*What is expected*
Reproduce the material below word for word, starting at the line that contains "What are all" and ending at the line that contains "True or false: mean_exp_clus", with both of those lines included. Leave the pictures out of your answer.

*Extracted information*
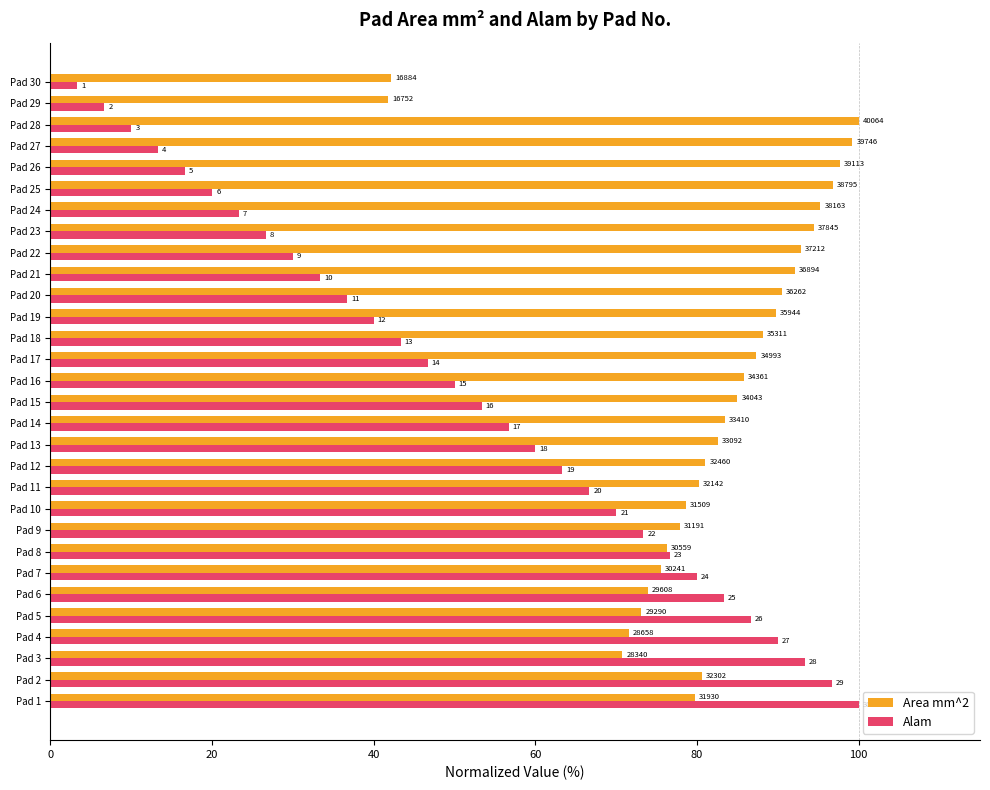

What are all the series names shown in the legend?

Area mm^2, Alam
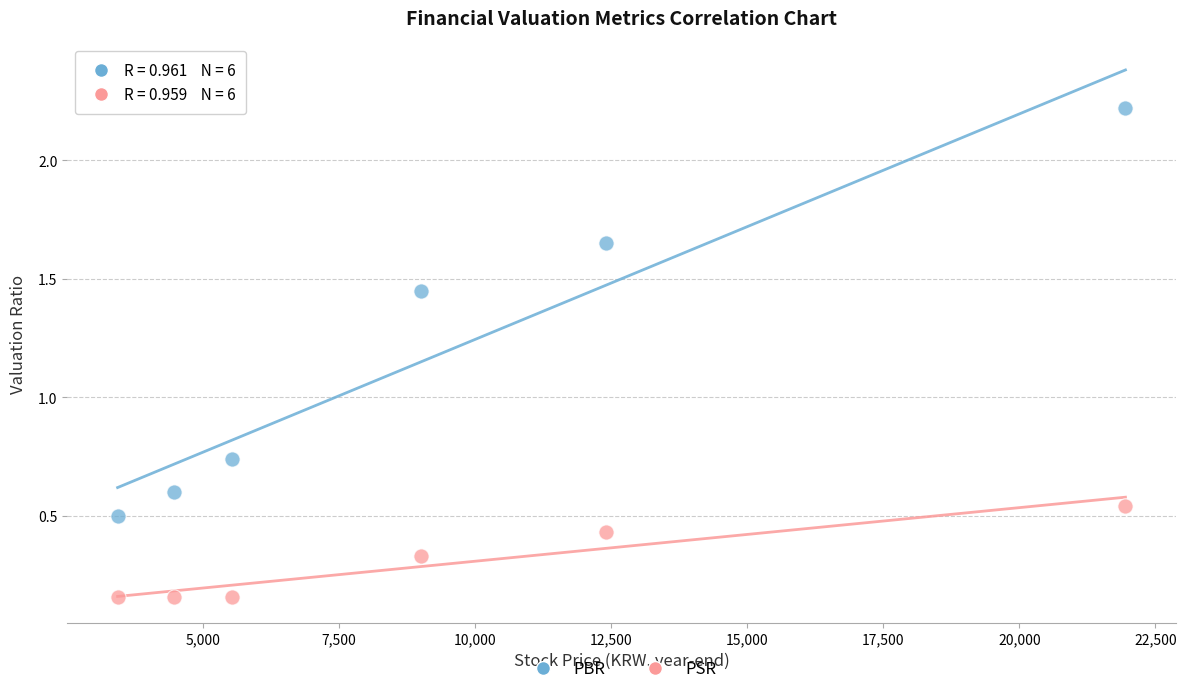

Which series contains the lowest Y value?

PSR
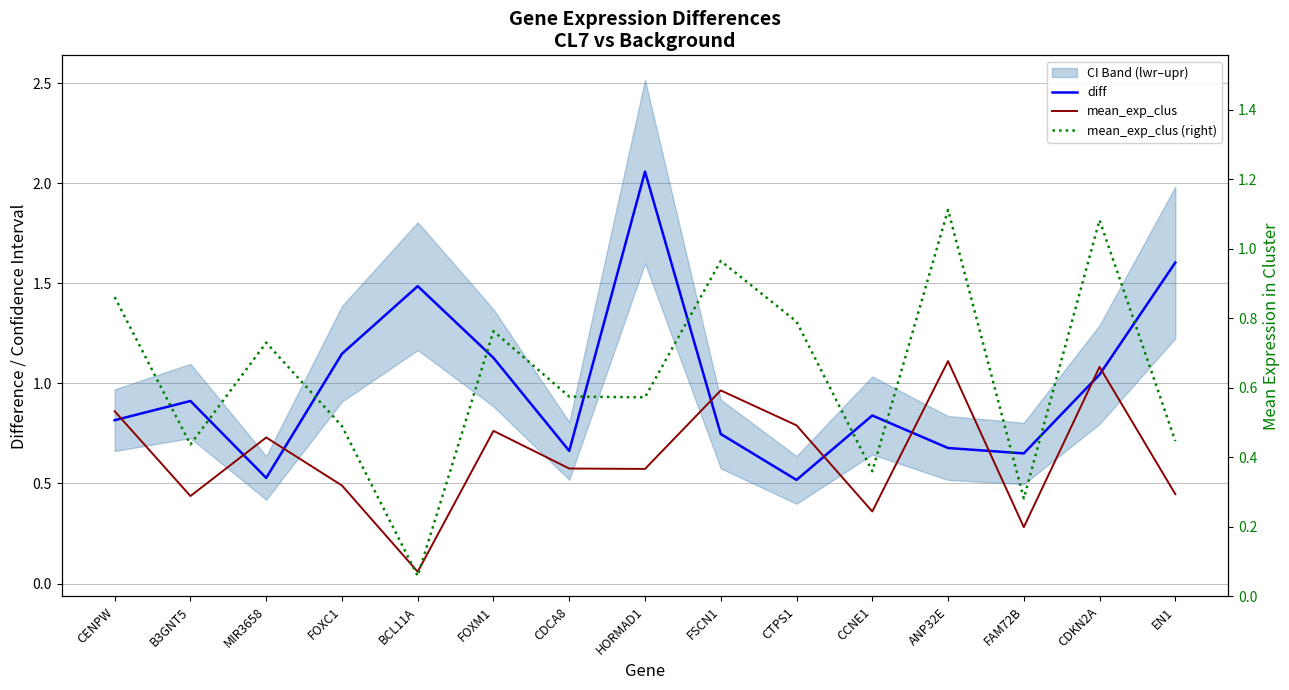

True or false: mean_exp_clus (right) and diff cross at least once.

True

* * *

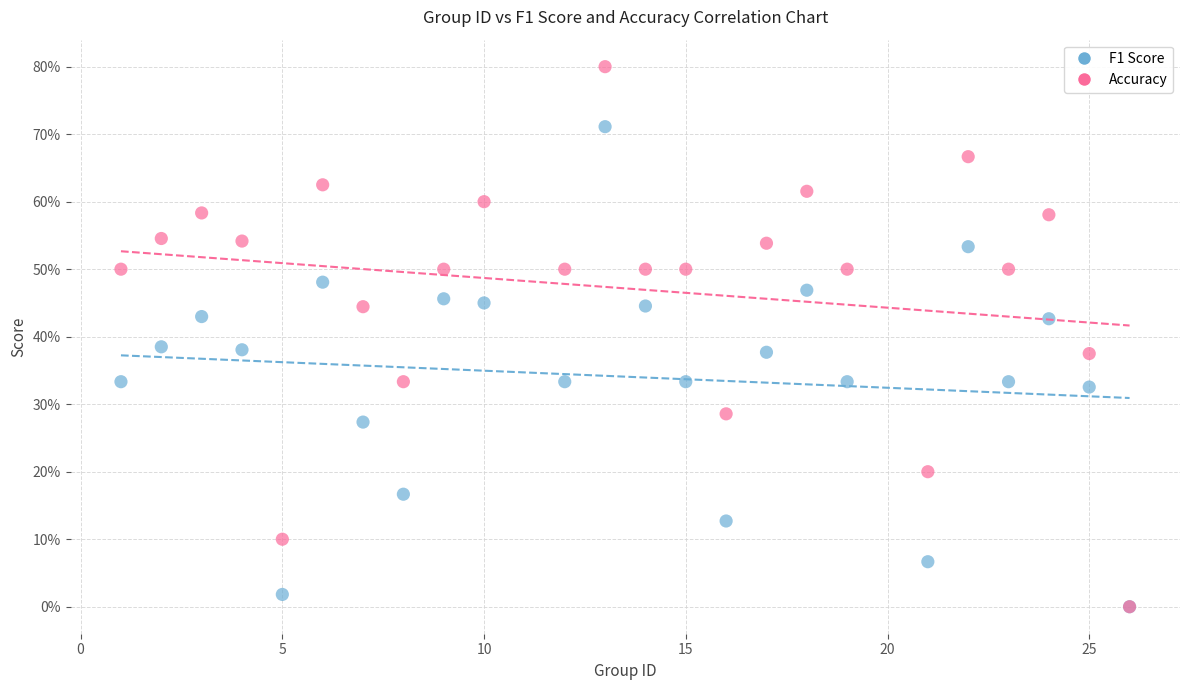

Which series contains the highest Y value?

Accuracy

*Output of the task*
What are all the series names shown in the legend?

Area mm^2, Alam

Which series contains the lowest Y value?

PSR

True or false: mean_exp_clus (right) and diff cross at least once.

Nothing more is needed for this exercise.